## Exercise text
+++
Karl H Christ
3 min readNov 30, 2020

I’m a Grown-Ass Man, and I Cook My Own Damn Dinner: notes on masculinity and gender roles

A lot is made of the meaning of masculinity in modern society, and there are those who believe and fear there is a decline in masculinity. Some are indoctrinated women, the Serena Waterfords and Aunt Lydias of the world, but most are men. Sad, angry, frightened men. These men, who live in fear of personal emasculation and figurative (and literal?) castration, are in fact the antithesis of masculine.

I enjoy cooking. I am not completely averse to cleaning. I cook food, and then I wash my dishes, and I do laundry, vacuum, scrub, whatever, all of it. Some would say that these behaviors are feminine. I’d say they’re the basic requirements of being a functional adult. They label cooking, cleaning, doing laundry, all “housework” as “women’s work.” Like I should have a woman doing it for me. That is bullshit, on several grounds.

First off, I don’t “have a woman.” I don’t have a wife, fiance, or girlfriend. If I did, I wouldn’t expect her to do any of those things for me because I’m a goddamn grown-ass man. I also don’t live with my mommy or have a maid. Again, because of the grown-ass status of my manlihood.

Second, there’s no reason that a woman should have to do any of these things for a man. If you’re a woman and you want to, then by all means. But if you’re a man and you want a woman to do them for you, there’s something wrong with you.

There was a time, a very long time, but not that long ago, when this behavior was treated as the norm. Men went to work and women stayed home and took care of all the household things. Boys went from living in their parents’ homes, having their mothers do everything for them, then got married and had their wife do everything for them. Rather than this being a model for masculine, or feminine, roles, one that celebrates the masculinity of men, it is instead emasculating and infantilizing.
+++
## Material supplied
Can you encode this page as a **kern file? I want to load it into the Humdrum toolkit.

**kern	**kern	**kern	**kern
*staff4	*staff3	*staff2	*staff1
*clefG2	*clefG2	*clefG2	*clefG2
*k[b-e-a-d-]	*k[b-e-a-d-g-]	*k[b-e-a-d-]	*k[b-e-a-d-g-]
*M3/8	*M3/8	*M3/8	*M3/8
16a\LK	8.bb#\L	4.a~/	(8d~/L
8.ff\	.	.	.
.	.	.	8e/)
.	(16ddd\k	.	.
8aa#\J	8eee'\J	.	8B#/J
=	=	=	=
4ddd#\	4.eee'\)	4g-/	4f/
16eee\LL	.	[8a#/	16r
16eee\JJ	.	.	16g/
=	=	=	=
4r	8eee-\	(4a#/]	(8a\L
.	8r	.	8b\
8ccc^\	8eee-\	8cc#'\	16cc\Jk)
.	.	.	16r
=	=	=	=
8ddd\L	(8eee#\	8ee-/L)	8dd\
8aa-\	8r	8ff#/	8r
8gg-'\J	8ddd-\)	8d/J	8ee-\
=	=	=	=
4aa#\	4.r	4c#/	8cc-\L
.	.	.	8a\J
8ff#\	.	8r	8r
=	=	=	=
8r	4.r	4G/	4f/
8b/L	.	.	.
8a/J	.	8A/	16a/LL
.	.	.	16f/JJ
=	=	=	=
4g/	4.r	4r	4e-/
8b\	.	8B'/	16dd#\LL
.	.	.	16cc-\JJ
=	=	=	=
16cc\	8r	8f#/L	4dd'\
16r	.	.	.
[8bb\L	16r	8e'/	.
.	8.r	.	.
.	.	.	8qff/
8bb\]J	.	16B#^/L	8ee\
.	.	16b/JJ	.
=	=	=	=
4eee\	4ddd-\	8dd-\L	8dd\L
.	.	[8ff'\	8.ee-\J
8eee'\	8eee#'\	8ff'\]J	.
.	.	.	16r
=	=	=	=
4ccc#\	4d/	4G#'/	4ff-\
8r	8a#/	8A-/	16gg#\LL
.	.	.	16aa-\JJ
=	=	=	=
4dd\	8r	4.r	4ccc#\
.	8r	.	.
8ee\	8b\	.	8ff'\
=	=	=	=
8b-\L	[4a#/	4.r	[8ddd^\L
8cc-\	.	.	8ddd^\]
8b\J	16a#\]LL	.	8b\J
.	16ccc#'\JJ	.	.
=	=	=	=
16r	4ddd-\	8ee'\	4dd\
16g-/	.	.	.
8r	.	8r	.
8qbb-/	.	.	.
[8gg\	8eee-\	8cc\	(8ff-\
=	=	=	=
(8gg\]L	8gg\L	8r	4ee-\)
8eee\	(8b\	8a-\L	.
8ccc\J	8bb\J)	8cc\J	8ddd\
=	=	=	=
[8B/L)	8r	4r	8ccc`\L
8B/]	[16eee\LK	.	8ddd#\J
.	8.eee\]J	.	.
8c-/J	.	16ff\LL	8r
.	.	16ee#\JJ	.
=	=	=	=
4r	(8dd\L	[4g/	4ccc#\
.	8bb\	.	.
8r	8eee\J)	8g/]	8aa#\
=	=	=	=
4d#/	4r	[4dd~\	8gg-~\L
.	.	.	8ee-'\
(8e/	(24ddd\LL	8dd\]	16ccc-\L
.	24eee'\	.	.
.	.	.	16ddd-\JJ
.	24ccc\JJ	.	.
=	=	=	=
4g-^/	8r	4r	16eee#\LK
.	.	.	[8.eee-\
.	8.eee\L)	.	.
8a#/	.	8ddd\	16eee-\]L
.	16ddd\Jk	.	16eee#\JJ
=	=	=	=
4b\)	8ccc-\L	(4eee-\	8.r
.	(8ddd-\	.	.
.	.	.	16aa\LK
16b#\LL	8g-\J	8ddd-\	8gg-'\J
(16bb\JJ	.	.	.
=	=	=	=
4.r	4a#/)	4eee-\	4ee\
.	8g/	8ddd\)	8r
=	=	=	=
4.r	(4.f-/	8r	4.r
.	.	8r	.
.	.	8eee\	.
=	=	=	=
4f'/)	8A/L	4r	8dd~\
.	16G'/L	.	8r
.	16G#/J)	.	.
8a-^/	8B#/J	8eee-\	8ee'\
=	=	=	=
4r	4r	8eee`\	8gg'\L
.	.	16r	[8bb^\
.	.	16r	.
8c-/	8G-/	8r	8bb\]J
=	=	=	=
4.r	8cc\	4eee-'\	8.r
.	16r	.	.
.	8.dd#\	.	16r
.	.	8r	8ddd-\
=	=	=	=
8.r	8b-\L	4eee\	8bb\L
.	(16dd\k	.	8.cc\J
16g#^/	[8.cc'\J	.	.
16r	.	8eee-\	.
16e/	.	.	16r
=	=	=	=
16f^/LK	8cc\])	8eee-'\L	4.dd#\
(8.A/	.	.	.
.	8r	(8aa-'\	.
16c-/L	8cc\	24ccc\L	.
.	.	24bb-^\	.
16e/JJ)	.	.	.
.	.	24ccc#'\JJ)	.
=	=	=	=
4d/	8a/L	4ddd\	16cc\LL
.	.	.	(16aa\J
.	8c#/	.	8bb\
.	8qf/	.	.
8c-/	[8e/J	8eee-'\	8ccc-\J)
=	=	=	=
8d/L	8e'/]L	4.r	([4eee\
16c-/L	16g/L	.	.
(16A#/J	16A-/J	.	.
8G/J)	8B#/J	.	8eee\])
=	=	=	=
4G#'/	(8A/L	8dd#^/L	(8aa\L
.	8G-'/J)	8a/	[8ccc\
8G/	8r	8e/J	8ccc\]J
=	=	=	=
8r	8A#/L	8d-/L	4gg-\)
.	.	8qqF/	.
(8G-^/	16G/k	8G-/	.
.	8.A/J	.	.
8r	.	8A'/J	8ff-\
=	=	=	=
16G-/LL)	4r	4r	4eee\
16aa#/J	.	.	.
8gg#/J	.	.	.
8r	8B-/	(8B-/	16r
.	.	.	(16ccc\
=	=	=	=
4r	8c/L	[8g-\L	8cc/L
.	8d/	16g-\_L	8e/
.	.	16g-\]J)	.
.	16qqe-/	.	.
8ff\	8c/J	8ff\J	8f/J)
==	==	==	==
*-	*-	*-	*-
+++
## Work task
Please set down everything in the masculinity essay above from "I enjoy cooking." down to "on several grounds.", copying it word for word.

## Worked solution
I enjoy cooking. I am not completely averse to cleaning. I cook food, and then I wash my dishes, and I do laundry, vacuum, scrub, whatever, all of it. Some would say that these behaviors are feminine. I’d say they’re the basic requirements of being a functional adult. They label cooking, cleaning, doing laundry, all “housework” as “women’s work.” Like I should have a woman doing it for me. That is bullshit, on several grounds.